In many ways, the former employees seemed to care for Blogger on a deeper, more emotional level than Ev, who seemed more interested in flipping the business. The staff made a lot of sacrifices - they even worked for free. When Blogger lost its staff, in many ways it lost its heart too.

It's ironic to me that after all this time and after his initial resistance to the idea ("I want to turn Blogger into a successful business. Not a hobby. Not a volunteer-run organization."), Ev finally adopted a revenue model much like LiveJournal's.

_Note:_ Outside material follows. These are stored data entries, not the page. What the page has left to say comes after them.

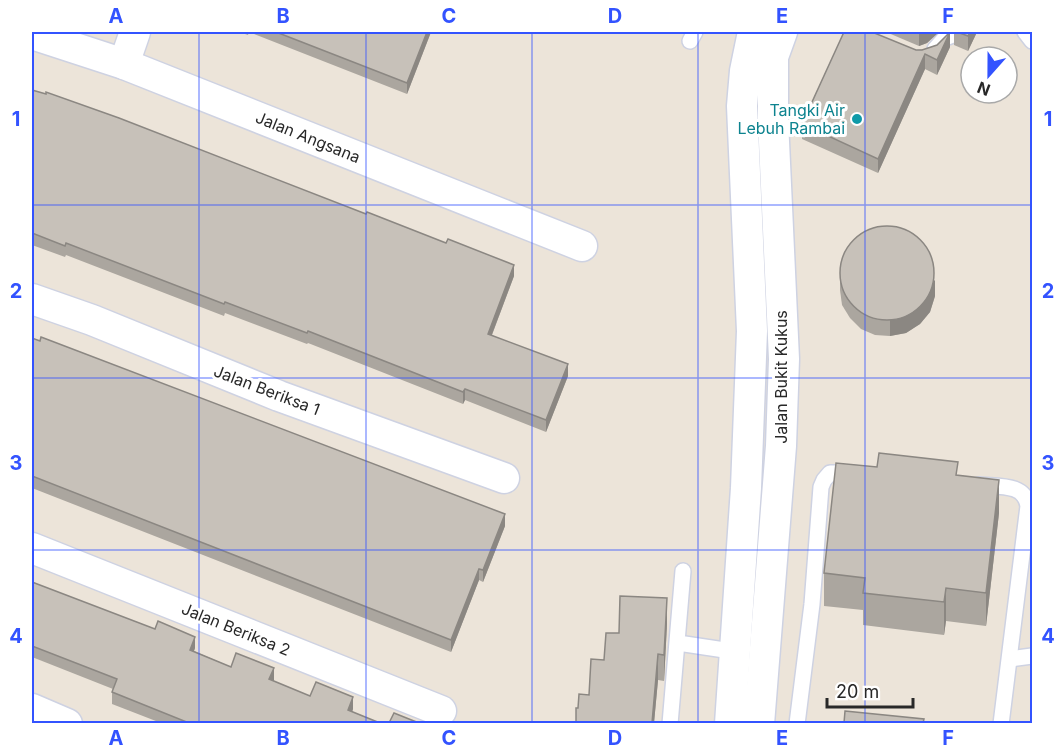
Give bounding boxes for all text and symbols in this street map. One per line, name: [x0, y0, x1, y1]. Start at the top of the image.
text: A: [109, 4, 124, 28]
text: B: [276, 4, 290, 28]
text: C: [442, 4, 456, 28]
text: D: [608, 4, 622, 28]
text: E: [776, 4, 788, 28]
text: F: [942, 4, 954, 28]
north arrow: [959, 45, 1019, 105]
text: N: [974, 77, 993, 101]
place label: Tangki Air Lebuh Rambai: [737, 100, 845, 138]
text: 1: [12, 107, 20, 131]
street label: Jalan Angsana: [253, 107, 363, 167]
text: 1: [1044, 107, 1052, 131]
marker: Tangki Air Lebuh Rambai: [850, 112, 864, 126]
text: 2: [10, 279, 22, 303]
text: 2: [1042, 279, 1054, 303]
street label: Jalan Bukit Kukus: [771, 310, 791, 444]
street label: Jalan Beriksa 1: [211, 361, 323, 419]
text: 3: [10, 451, 22, 475]
text: 3: [1042, 451, 1054, 475]
street label: Jalan Beriksa 2: [179, 598, 293, 660]
text: 4: [9, 624, 23, 648]
text: 4: [1041, 624, 1055, 648]
scale bar: [827, 671, 912, 709]
text: 20 m: [836, 681, 879, 702]
text: A: [109, 726, 124, 750]
text: B: [276, 726, 290, 750]
text: C: [442, 726, 456, 750]
text: D: [608, 726, 622, 750]
text: E: [776, 726, 788, 750]
text: F: [942, 726, 954, 750]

In Ev's words at the time of the layoffs, "I just had to drastically scale down the plan for immediate world domination." The funny thing is, it took him a year to downgrade his plans to the point that he finally decided to release a product - something that could have been done a long time ago, would have saved jobs, and might have even attracted the investors Ev wanted in the first place (who, last time I checked, prefer buying businesses with revenue...)
posted by insomnia_lj at 6:25 PM on January 31, 2002


The Guardian does have a weblog, and as far as I can see under the T&C's of blogger pro, both the online blog and this (if they do use blogger to post to it) have to be pro blogs now. Of course with pro blogs you don't have to have the link so we don't know.